> Collected data
——————————
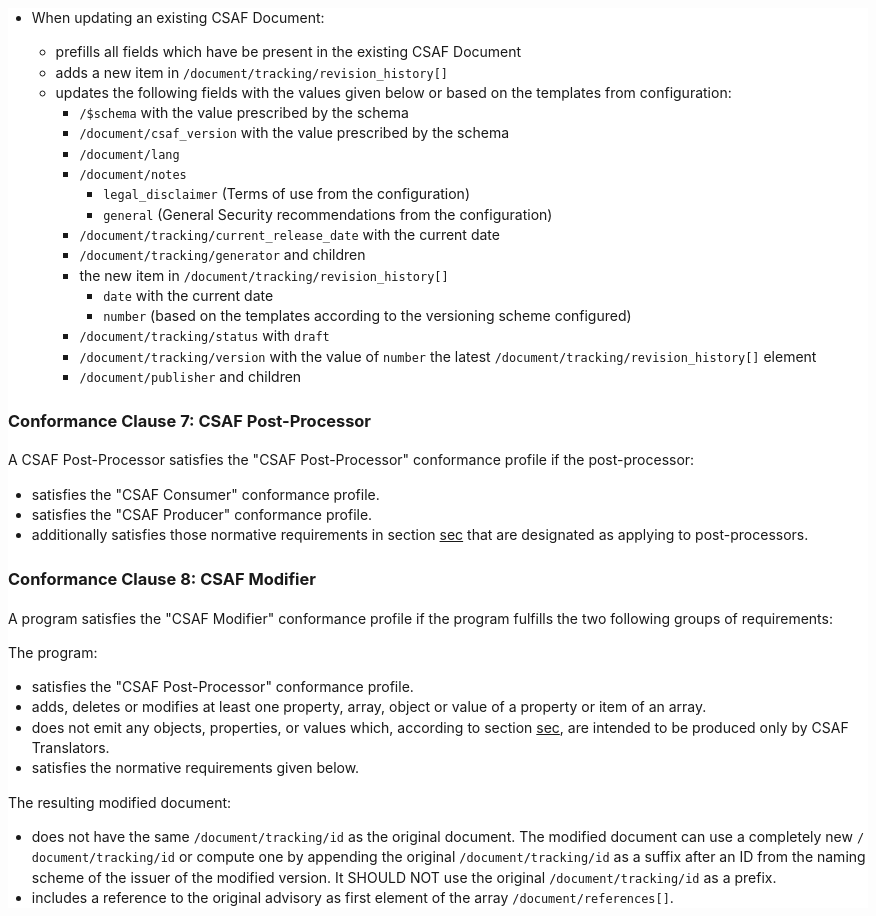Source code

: * When updating an existing CSAF Document:
  
  * prefills all fields which have be present in the existing CSAF Document
  * adds a new item in `/document/tracking/revision_history[]`
  * updates the following fields with the values given below or based on the templates from configuration:
    * `/$schema` with the value prescribed by the schema
    * `/document/csaf_version` with the value prescribed by the schema
    * `/document/lang`
    * `/document/notes`
      * `legal_disclaimer` (Terms of use from the configuration)
      * `general` (General Security recommendations from the configuration)
    * `/document/tracking/current_release_date` with the current date
    * `/document/tracking/generator` and children
    * the new item in `/document/tracking/revision_history[]`
      * `date` with the current date
      * `number` (based on the templates according to the versioning scheme configured)
    * `/document/tracking/status` with `draft`
    * `/document/tracking/version` with the value of `number` the latest `/document/tracking/revision_history[]` element
    * `/document/publisher` and children

### Conformance Clause 7: CSAF Post-Processor

A CSAF Post-Processor satisfies the "CSAF Post-Processor" conformance profile if the post-processor:

* satisfies the "CSAF Consumer" conformance profile.
* satisfies the "CSAF Producer" conformance profile.
* additionally satisfies those normative requirements in section [sec](#schema-elements) that are designated as applying to post-processors.

### Conformance Clause 8: CSAF Modifier

A program satisfies the "CSAF Modifier" conformance profile if the program fulfills the two following groups of requirements:

The program:

* satisfies the "CSAF Post-Processor" conformance profile.
* adds, deletes or modifies at least one property, array, object or value of a property or item of an array.
* does not emit any objects, properties, or values which, according to section [sec](#conformance),
  are intended to be produced only by CSAF Translators.
* satisfies the normative requirements given below.

The resulting modified document:

* does not have the same `/document/tracking/id` as the original document.
  The modified document can use a completely new `/document/tracking/id` or compute one by appending the original `/document/tracking/id` as
  a suffix after an ID from the naming scheme of the issuer of the modified version.
  It SHOULD NOT use the original `/document/tracking/id` as a prefix.
* includes a reference to the original advisory as first element of the array `/document/references[]`.
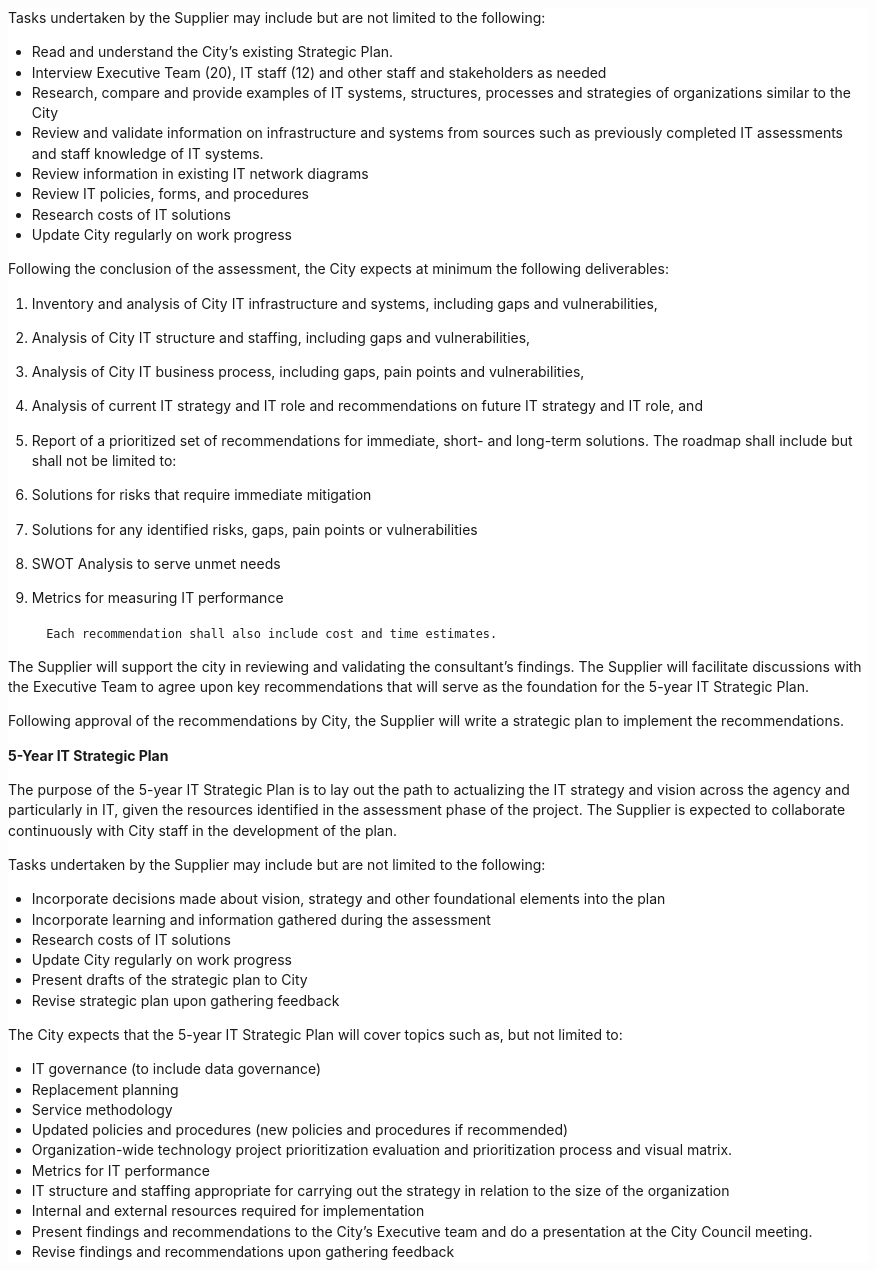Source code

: Tasks undertaken by the Supplier may include but are not limited to the following:

- Read and understand the City’s existing Strategic Plan.
- Interview Executive Team (20), IT staff (12) and other staff and stakeholders as needed
- Research,  compare  and  provide  examples  of  IT  systems,  structures,  processes  and  strategies  of organizations similar to the City
- Review  and  validate  information  on  infrastructure  and  systems  from  sources  such  as  previously completed IT assessments and staff knowledge of IT systems.
- Review information in existing IT network diagrams
- Review IT policies, forms, and procedures
- Research costs of IT solutions
- Update City regularly on work progress

Following the conclusion of the assessment, the City expects at minimum the following deliverables:

1. Inventory and analysis of City IT infrastructure and systems, including gaps and vulnerabilities,
2. Analysis of City IT structure and staffing, including gaps and vulnerabilities,
3. Analysis of City IT business process, including gaps, pain points and vulnerabilities,
4. Analysis of current IT strategy and IT role and recommendations on future IT strategy and IT role, and
5. Report of a prioritized set of recommendations for immediate, short- and long-term solutions. The roadmap shall include but shall not be limited to:
6. Solutions for risks that require immediate mitigation
7. Solutions for any identified risks, gaps, pain points or vulnerabilities
8. SWOT Analysis to serve unmet needs
9. Metrics for measuring IT performance

         Each recommendation shall also include cost and time estimates.

The Supplier will support the city in reviewing and validating the consultant’s findings. The Supplier will facilitate discussions with the Executive Team to agree upon key recommendations that will serve as the foundation for the 5-year IT Strategic Plan.

Following approval of the recommendations by City, the Supplier will write a strategic plan to implement the recommendations.

__5-Year IT Strategic Plan__

The purpose of the 5-year IT Strategic Plan is to lay out the path to actualizing the IT strategy and vision across the agency and particularly in IT, given the resources identified in the assessment phase of the project. The Supplier is expected to collaborate continuously with City staff in the development of the plan.

Tasks undertaken by the Supplier may include but are not limited to the following:

- Incorporate decisions made about vision, strategy and other foundational elements into the plan
- Incorporate learning and information gathered during the assessment
- Research costs of IT solutions
- Update City regularly on work progress
- Present drafts of the strategic plan to City
- Revise strategic plan upon gathering feedback

The City expects that the 5-year IT Strategic Plan will cover topics such as, but not limited to:

- IT governance (to include data governance)
- Replacement planning
- Service methodology
- Updated policies and procedures (new policies and procedures if recommended)
- Organization-wide technology project prioritization evaluation and prioritization process and visual matrix.
- Metrics for IT performance
- IT structure and staffing appropriate for carrying out the strategy in relation to the size of the organization
- Internal and external resources required for implementation
- Present findings and recommendations to the City’s Executive team and do a presentation at the City Council meeting.
- Revise findings and recommendations upon gathering feedback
——————————
> WORK INSTRUCTION
Read the data above. Pull out each line in which the string "that" appears.

> ANSWER TO THIS TASK
* additionally satisfies those normative requirements in section [sec](#schema-elements) that are designated as applying to post-processors.
6. Solutions for risks that require immediate mitigation
The Supplier will support the city in reviewing and validating the consultant’s findings. The Supplier will facilitate discussions with the Executive Team to agree upon key recommendations that will serve as the foundation for the 5-year IT Strategic Plan.
The City expects that the 5-year IT Strategic Plan will cover topics such as, but not limited to:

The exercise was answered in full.